Another standout is 'A Dark Room,' which begins with almost nothing—just a single line of text and a fire to tend. The story unfurls word by word, system by system, as you explore. You start by gathering wood, then strangers arrive, then a world map opens, and suddenly you're managing a caravan through a perilous, minimalist landscape. Its power lies in how the mechanics of idling—waiting for resources, waiting for travelers—create a palpable sense of loneliness and gradual, hard-worn reconstruction. The narrative is the gameplay; the slow accumulation of text and options is the tale.
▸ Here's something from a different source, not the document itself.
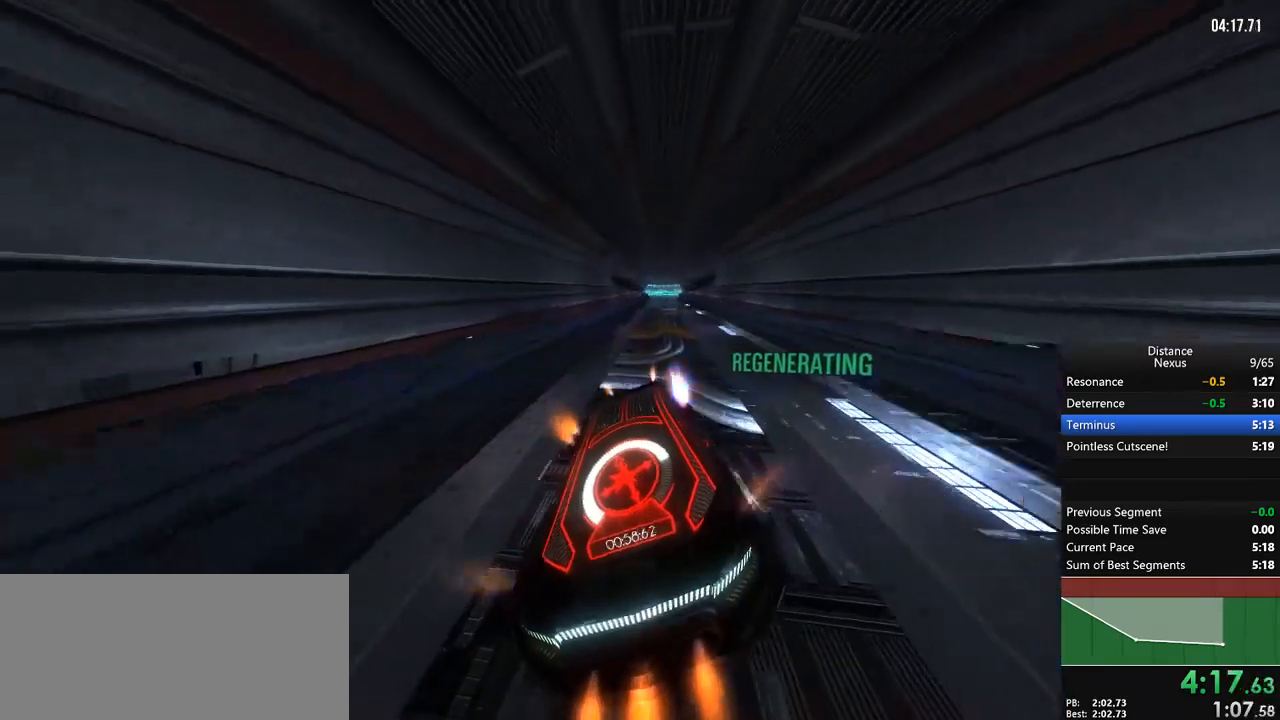
{"dt_ms": 500, "buttons": ["R1"], "left_stick": "right", "right_stick": "center", "events": [[83, "left_stick", "center"], [417, "left_stick", "right"]]}
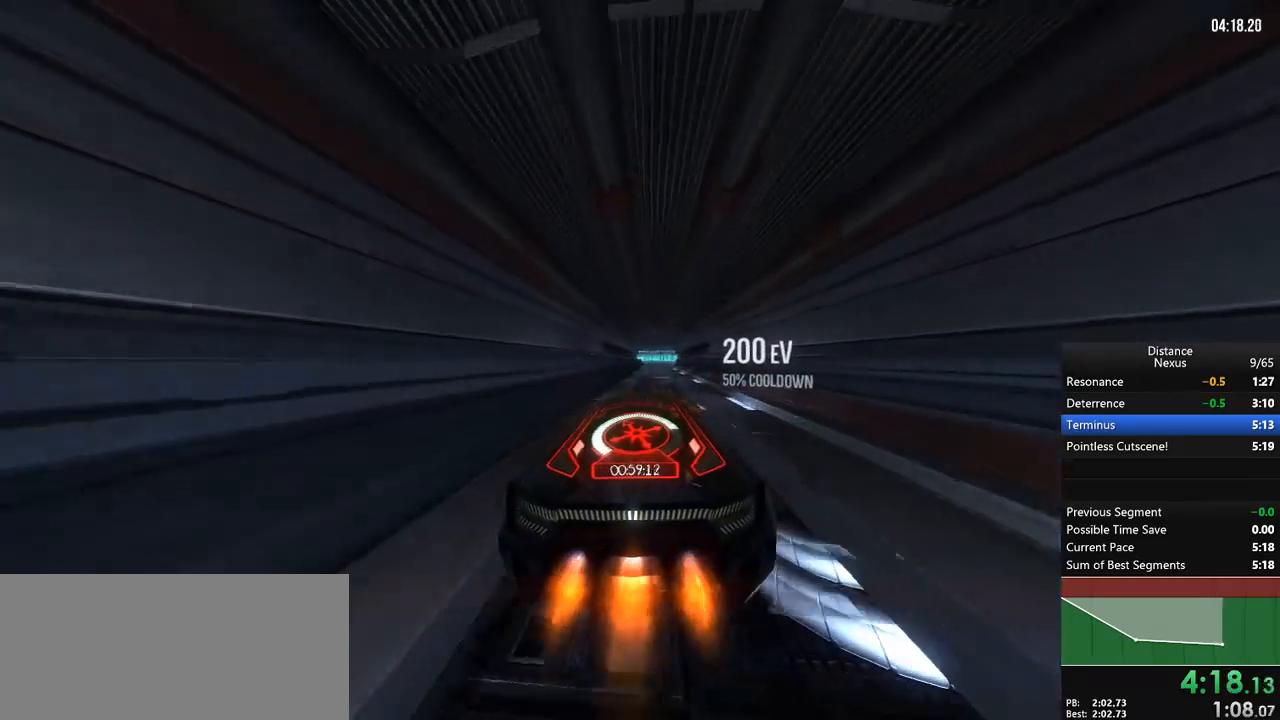
{"dt_ms": 500, "buttons": ["R1"], "left_stick": "center", "right_stick": "center", "events": [[17, "left_stick", "center"], [250, "X", "down"], [383, "X", "up"]]}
For a more bittersweet, personal chronicle, 'Kittens Game' layers a surprising amount of philosophical depth onto its feline civilization-building. Starting with a single cat, you research metaphysics and confront cosmic cycles of rebirth. The story here is about legacy and recursion, told through upgrade descriptions, the haunting emptiness after a reset, and the quiet tragedy of a universe that forgets. It turns the idle loop into a meditation on purpose, which is a far cry from just checking in to collect more virtual currency.
These games ditch the idea of story as a separate reward. Instead, they weave lore into the very fabric of waiting and incremental progress, making the passive act of checking back feel like turning a page in a book you're actively writing with your choices.